Overview of Postpartum Dysgalactia Syndrome and Mastitis in Sows
Numerous etiologies or pathophysiologies can be involved in this syndrome, which is reflected by the use of several different names—mastitis-metritis-agalactia (MMA) complex, agalactia syndrome, dysgalactia syndrome, mammary edema, periparturient hypogalactia syndrome, agalactia toxemia, and puerperal mastitis. However, these names are not synonymous and have often been misused. The syndrome can currently be classified according to the number of mammary glands affected, ie, uniglandular or multiglandular mastitis (including postpartum dysgalactia syndrome [PPDS], MMA complex). (Also see Mastitis in Large Animals.)
Acute or chronic mastitis of only one or two mammary glands (acute or chronic uniglandular mastitis) in sows is present in nearly all herds. If the entire udder is acutely affected, it can be a primary or a secondary mastitis (acute multiglandular mastitis) as well as mammary edema (“hard udder syndrome”), which is common in primiparous sows.
Due to bacterial effects, acute multiglandular mastitis is usually accompanied by systemic signs and agalactia, whereas hard udder syndrome is not. Both conditions occur within the first 3 days after farrowing and rapidly lead to piglet starvation. Although the problem can be sporadic and limited to a few sows, sometimes it can occur in a greater number of sows and become nearly epidemic.
Differentiating acute multiglandular mastitis and hard udder syndrome can be difficult. For this reason, it is often reported by producers as “acute mastitis.”

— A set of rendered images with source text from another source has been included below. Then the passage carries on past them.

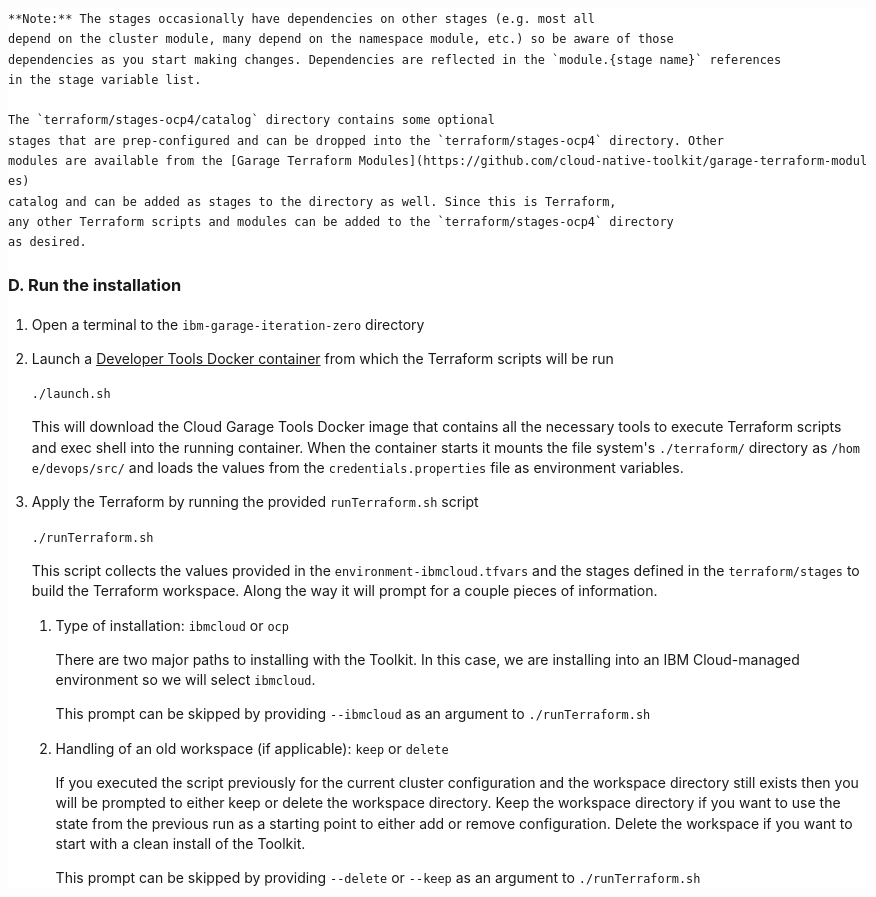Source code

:     **Note:** The stages occasionally have dependencies on other stages (e.g. most all
    depend on the cluster module, many depend on the namespace module, etc.) so be aware of those
    dependencies as you start making changes. Dependencies are reflected in the `module.{stage name}` references 
    in the stage variable list.

    The `terraform/stages-ocp4/catalog` directory contains some optional
    stages that are prep-configured and can be dropped into the `terraform/stages-ocp4` directory. Other
    modules are available from the [Garage Terraform Modules](https://github.com/cloud-native-toolkit/garage-terraform-modules)
    catalog and can be added as stages to the directory as well. Since this is Terraform,
    any other Terraform scripts and modules can be added to the `terraform/stages-ocp4` directory
    as desired.

### D. Run the installation

1. Open a terminal to the `ibm-garage-iteration-zero` directory
2. Launch a [Developer Tools Docker container](https://github.com/cloud-native-toolkit/ibm-garage-cli-tools "Cloud Garage Tools Docker image") from which the Terraform scripts will be run

    ```shell
    ./launch.sh
    ```

    This will download the Cloud Garage Tools Docker image that contains all the necessary tools to execute Terraform scripts and exec shell into the running container. When the container starts it mounts the file system's `./terraform/` directory as `/home/devops/src/` and loads the values from the `credentials.properties` file as environment variables.

3. Apply the Terraform by running the provided `runTerraform.sh` script

    ```shell
    ./runTerraform.sh
    ```

    This script collects the values provided in the `environment-ibmcloud.tfvars` and the stages defined in the `terraform/stages` to build the Terraform workspace. Along the way it will prompt for a couple pieces of information.

    1. Type of installation: `ibmcloud` or `ocp`

        There are two major paths to installing with the Toolkit. In this case, we are installing
        into an IBM Cloud-managed environment so we will select `ibmcloud`.

        This prompt can be skipped by providing `--ibmcloud` as an argument to `./runTerraform.sh`

    2. Handling of an old workspace (if applicable): `keep` or `delete`

        If you executed the script previously for the current cluster configuration and the workspace directory still exists then you will be prompted to either keep or delete the workspace directory. Keep the workspace directory if you want to use the state from the previous run as a starting point to either add or remove configuration. Delete the workspace if you want to start with a clean install of the Toolkit.

        This prompt can be skipped by providing `--delete` or `--keep` as an argument to `./runTerraform.sh`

PPDS is characterized by transitory hypogalactia. It can lead to acute multiglandular mastitis and should be considered as the general cause of lactation failure in the sow. MMA complex is a misnomer and is only part of the more general PPDS. Although the mammary glands are swollen and frequently warmer than normal, grossly detectable primary mastitis is uncommon. Likewise, metritis (more commonly endometritis) is only an occasional finding in some herds. Finally, only rarely is there complete agalactia; most sows continue to produce milk but at a greatly reduced rate (hypogalactia or more correctly dysgalactia). The primary clinical signs of the sow’s inability to produce a sufficient amount of milk to meet the needs of the piglets are growth retardation and increased mortality in piglets.
Mammary glands of sows are anatomically different from those of cows. In sows, there are no well-identified gland cisterns (gland sinus) in the mammary glands. There are usually two complete gland systems and two teat orifices per teat. When three orifices are present, one sinus ends blindly at the base of the teat and does not have glandular tissue. There is no muscular sphincter around the teat orifice. Therefore, intramammary treatment by way of the teat opening is impossible. Mammogenesis occurs almost exclusively during the last half of gestation and during the first days of lactation. New glandular tissues are produced during each gestation. For this reason, feeding and nutrition are of major importance during mammogenesis and the end of gestation, and are less important at midgestation.
Opinions differ as to whether the position of the caudal mammary glands should be considered as a risk factor for mastitis development. Most recent findings seem to reject an increased incidence in caudal glands compared with cranial ones.
Infection of a mammary gland during one lactation has no consequences for the next. However, chronic lesions of the teat canal may be present for multiple lactations.